Designed for use in an implantable eye-pressure monitor, Univ. of Michigan researchers developed what is believed to be the first complete millimeter-scale computing system. Credit: Greg Chen |
A prototype implantable eye pressure monitor for glaucoma
patients is believed to contain the first complete millimeter-scale computing
system.
And a compact radio that needs no tuning to find the right frequency
could be a key enabler to organizing millimeter-scale systems into wireless
sensor networks. These networks could one day track pollution, monitor
structural integrity, perform surveillance, or make virtually any object smart
and trackable.
Both developments at the Univ. of Michigan
are significant milestones in the march toward millimeter-scale computing,
believed to be the next electronics frontier.
The work is being led by three faculty members in the U-M
Department of Electrical Engineering and Computer Science: professors Dennis
Sylvester and David Blaauw, and assistant professor David Wentzloff.
Bell’s Law and the promise of pervasive computing
Nearly invisible millimeter-scale systems could enable ubiquitous computing,
and the researchers say that’s the future of the industry. They point to Bell’s
Law, a corollary to Moore’s
Law.
Bell’s Law says there’s a new class of smaller, cheaper
computers about every decade. With each new class, the volume shrinks by two
orders of magnitude and the number of systems per person increases. The law has
held from 1960s’ mainframes through the ’80s’ personal computers, the ’90s’
notebooks and the new millennium’s smart phones.

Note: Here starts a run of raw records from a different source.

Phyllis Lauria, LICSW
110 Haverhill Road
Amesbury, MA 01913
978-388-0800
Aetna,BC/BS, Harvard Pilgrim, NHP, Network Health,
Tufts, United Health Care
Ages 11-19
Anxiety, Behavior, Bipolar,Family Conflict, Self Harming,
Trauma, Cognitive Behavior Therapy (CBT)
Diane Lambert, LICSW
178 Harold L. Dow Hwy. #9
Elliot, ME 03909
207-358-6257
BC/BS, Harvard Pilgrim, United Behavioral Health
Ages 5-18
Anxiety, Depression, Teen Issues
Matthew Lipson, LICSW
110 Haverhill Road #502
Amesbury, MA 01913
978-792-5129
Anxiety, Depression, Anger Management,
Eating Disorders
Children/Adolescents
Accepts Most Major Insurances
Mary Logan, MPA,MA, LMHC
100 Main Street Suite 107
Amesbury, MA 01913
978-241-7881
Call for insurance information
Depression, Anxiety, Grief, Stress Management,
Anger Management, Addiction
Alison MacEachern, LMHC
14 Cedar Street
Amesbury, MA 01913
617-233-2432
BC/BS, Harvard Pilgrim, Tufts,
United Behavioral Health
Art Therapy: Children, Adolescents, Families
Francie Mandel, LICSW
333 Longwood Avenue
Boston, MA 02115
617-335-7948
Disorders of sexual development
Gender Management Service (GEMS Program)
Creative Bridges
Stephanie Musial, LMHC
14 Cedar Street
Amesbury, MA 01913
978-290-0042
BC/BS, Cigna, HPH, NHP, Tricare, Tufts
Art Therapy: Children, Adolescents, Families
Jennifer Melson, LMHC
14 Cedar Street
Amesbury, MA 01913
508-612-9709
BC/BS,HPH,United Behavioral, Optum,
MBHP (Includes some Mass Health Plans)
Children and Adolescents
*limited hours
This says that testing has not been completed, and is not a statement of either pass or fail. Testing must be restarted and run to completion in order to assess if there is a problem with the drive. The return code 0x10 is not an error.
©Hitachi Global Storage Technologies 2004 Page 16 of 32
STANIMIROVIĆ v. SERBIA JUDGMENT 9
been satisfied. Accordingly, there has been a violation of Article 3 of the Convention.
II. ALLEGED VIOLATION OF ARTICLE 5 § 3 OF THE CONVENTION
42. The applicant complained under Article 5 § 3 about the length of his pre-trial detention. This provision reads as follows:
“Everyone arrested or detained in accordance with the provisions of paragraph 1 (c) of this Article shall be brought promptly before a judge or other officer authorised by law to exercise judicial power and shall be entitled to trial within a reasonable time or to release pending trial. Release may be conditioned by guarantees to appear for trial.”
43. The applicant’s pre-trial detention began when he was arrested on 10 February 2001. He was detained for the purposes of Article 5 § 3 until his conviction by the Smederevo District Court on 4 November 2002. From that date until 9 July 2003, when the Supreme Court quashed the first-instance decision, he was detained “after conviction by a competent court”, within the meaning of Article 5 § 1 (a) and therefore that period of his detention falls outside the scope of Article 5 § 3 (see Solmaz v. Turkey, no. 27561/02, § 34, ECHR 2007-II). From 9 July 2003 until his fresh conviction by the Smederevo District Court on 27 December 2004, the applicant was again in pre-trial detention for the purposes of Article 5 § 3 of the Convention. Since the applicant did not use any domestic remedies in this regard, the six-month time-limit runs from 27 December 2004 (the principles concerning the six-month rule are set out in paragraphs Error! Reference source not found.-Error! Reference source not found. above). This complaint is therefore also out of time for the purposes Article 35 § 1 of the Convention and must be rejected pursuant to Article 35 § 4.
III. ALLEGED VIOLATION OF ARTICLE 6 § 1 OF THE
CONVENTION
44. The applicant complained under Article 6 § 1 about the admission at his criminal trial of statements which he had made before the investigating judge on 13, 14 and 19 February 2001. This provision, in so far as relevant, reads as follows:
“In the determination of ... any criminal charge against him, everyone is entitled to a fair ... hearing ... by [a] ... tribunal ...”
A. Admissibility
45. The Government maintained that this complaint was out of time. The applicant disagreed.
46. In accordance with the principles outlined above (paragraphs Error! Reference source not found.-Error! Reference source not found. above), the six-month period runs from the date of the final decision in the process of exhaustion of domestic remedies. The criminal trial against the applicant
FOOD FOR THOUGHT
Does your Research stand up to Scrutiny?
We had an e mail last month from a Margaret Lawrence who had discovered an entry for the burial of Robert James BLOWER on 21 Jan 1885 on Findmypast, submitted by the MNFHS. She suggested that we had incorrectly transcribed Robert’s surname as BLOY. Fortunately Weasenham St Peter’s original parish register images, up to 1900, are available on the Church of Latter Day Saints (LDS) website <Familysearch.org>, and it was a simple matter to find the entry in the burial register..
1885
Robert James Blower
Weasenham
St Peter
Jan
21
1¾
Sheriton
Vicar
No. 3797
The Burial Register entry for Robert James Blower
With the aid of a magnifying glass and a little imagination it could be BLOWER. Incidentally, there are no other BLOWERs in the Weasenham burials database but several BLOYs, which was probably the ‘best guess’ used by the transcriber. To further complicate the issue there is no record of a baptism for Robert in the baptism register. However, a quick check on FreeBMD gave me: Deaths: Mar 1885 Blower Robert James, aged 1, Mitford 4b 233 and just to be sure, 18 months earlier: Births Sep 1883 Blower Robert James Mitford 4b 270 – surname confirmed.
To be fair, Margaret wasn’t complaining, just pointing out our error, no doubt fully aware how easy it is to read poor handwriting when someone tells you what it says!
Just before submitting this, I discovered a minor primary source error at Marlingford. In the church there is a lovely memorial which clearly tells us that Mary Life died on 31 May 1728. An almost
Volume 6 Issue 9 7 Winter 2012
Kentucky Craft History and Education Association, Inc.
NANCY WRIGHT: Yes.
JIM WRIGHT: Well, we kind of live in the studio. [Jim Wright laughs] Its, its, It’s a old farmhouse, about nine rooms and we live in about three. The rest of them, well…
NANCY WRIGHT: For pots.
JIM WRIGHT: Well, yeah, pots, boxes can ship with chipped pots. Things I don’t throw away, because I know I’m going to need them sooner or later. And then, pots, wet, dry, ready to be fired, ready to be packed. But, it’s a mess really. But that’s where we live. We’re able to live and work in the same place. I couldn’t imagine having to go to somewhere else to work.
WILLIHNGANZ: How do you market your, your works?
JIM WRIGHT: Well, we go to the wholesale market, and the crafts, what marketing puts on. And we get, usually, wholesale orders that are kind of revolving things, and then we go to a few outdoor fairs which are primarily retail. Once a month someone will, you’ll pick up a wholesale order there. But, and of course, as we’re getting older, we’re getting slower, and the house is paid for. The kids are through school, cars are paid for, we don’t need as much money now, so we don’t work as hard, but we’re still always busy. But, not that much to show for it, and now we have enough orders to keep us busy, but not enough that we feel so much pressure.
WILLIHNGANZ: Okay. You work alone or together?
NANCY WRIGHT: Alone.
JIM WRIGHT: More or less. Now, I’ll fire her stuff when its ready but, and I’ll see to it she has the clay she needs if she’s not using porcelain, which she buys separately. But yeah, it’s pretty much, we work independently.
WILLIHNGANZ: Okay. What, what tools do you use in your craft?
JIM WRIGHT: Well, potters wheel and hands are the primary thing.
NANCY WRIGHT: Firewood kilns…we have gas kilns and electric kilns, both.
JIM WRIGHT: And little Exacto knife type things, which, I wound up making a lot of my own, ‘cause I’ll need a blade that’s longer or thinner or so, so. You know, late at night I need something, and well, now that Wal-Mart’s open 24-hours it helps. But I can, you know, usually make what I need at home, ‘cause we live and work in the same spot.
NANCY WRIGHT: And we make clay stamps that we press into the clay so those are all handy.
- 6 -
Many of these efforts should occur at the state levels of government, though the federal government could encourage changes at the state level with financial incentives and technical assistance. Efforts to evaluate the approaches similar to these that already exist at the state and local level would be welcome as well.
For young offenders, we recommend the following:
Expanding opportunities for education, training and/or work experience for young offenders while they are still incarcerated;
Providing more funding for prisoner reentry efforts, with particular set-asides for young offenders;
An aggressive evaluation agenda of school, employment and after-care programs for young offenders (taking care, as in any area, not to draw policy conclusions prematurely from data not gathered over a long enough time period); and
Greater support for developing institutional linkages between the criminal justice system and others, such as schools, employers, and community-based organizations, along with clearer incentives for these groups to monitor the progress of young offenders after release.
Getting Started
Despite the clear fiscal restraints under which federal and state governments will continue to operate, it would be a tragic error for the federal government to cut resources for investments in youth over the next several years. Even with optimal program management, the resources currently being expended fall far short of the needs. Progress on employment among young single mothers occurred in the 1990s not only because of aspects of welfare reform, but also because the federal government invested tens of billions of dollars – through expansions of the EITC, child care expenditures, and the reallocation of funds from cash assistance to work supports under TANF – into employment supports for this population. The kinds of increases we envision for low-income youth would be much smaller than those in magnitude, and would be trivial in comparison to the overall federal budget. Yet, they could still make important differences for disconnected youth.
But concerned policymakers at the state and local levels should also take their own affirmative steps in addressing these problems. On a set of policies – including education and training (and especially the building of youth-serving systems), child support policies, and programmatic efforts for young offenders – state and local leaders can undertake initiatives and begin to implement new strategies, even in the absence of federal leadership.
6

“When you get smaller than hand-held devices, you turn
to these monitoring devices,” Blaauw said. “The next big challenge is
to achieve millimeter-scale systems, which have a host of new applications for
monitoring our bodies, our environment and our buildings. Because they’re so
small, you could manufacture hundreds of thousands on one wafer. There could be
10s to 100s of them per person and it’s this per capita increase that fuels the
semiconductor industry’s growth.”
The first complete millimeter-scale system
Blaauw and Sylvester’s new system is targeted toward medical applications. The
work they present at ISSCC focuses on a pressure monitor designed to be
implanted in the eye to conveniently and continuously track the progress of
glaucoma, a potentially blinding disease.
In a package that’s just over 1 cubic mm, the system fits an
ultra low-power microprocessor, a pressure sensor, memory, a thin-film battery,
a solar cell and a wireless radio with an antenna that can transmit data to an
external reader device that would be held near the eye.
“This is the first true millimeter-scale complete computing
system,” Sylvester said.
“Our work is unique in the sense that we’re thinking
about complete systems in which all the components are low-power and fit on the
chip. We can collect data, store it and transmit it. The applications for
systems of this size are endless.”
The processor in the eye pressure monitor is the third
generation of the researchers’ Phoenix
chip, which uses a unique power gating architecture and an extreme sleep mode
to achieve ultra-low power consumption. The newest system wakes every 15
minutes to take measurements and consumes an average of 5.3 nanowatts. To keep
the battery charged, it requires exposure to 10 hours of indoor light each day
or 1.5 hours of sunlight. It can store up to a week’s worth of information.
While this system is miniscule and complete, its radio
doesn’t equip it to talk to other devices like it. That’s an important feature
for any system targeted toward wireless sensor networks.
A unique compact radio to enable wireless sensor networks
Wentzloff and doctoral student Kuo-Ken Huang have taken a step toward enabling
such node-to-node communication. They’ve developed a consolidated radio with an
on-chip antenna that doesn’t need the bulky external crystal that engineers
rely on today when two isolated devices need to talk to each other. The crystal
reference keeps time and selects a radio frequency band. Integrating the
antenna and eliminating this crystal significantly shrinks the radio system.
Wentzloff’s is less than 1 cubic mm in size.
He and Huang’s key innovation is to engineer the new antenna
to keep time on its own and serve as its own reference. By integrating the
antenna through an advanced CMOS process, they can precisely control its shape
and size and therefore how it oscillates in response to electrical signals.
“Antennas have a natural resonant frequency for
electrical signals that is defined by their geometry, much like a pure audio
tone on a tuning fork,” Wentzloff said. “By designing a circuit to
monitor the signal on the antenna and measure how close it is to the antenna’s
natural resonance, we can lock the transmitted signal to the antenna’s resonant
frequency.”
“This is the first integrated antenna that also serves
as its own reference. The radio on our chip doesn’t need external tuning. Once
you deploy a network of these, they’ll automatically align at the same
frequency.”
The researchers are now working on lowering the radio’s power
consumption so that it’s compatible with millimeter-scale batteries.